* Assignment *
Print the lines below word for word, omitting the pictures.

* Information shown *
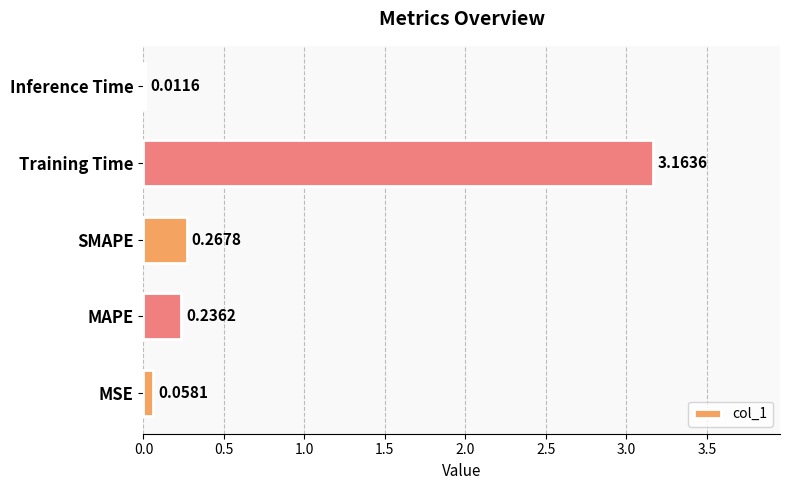

Count the number of data series in this chart.

1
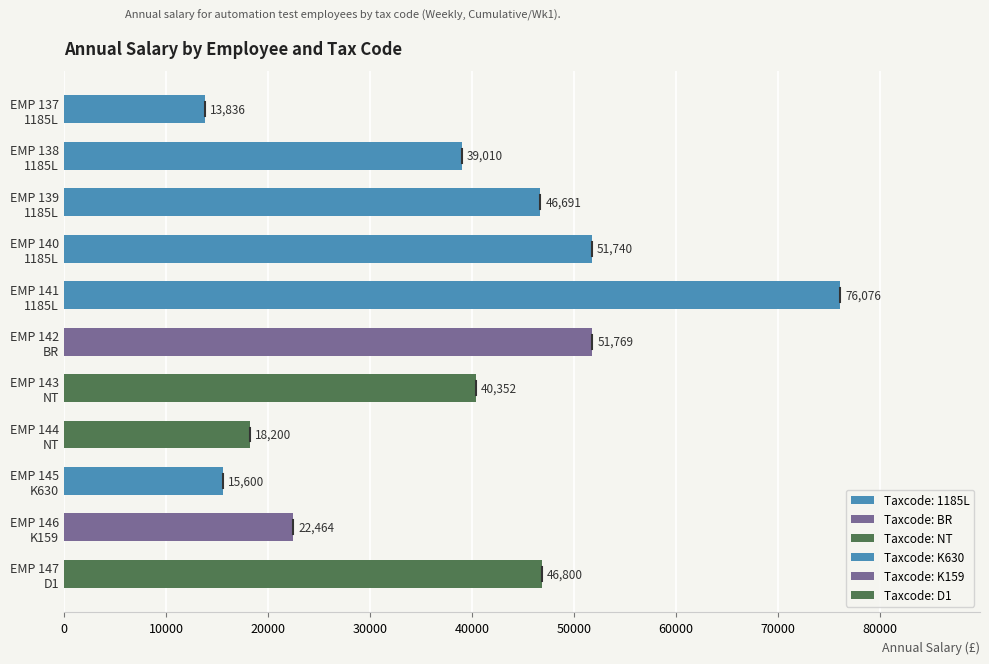

What is the sum of all values?

422537.4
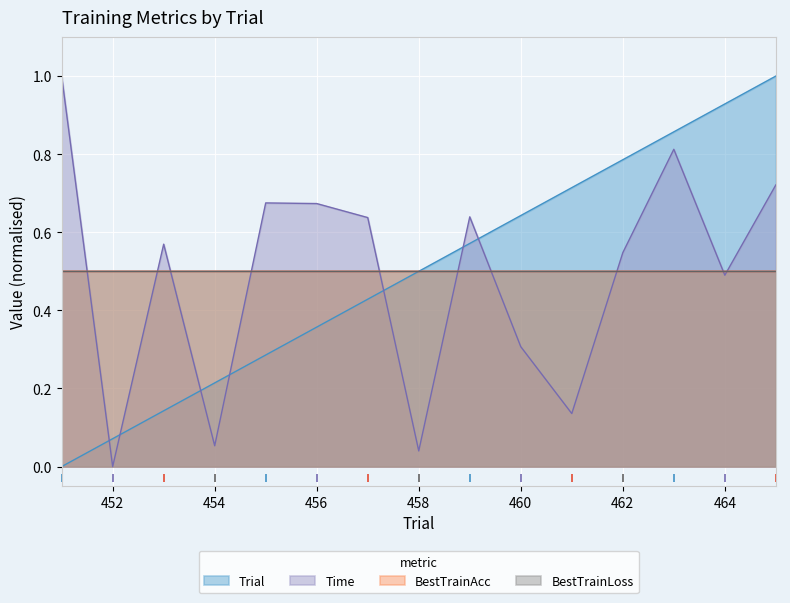

Which series has the largest range (max minus min)?

Time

* Result of this exercise *
Count the number of data series in this chart.

1

What is the sum of all values?

422537.4

Which series has the largest range (max minus min)?

Time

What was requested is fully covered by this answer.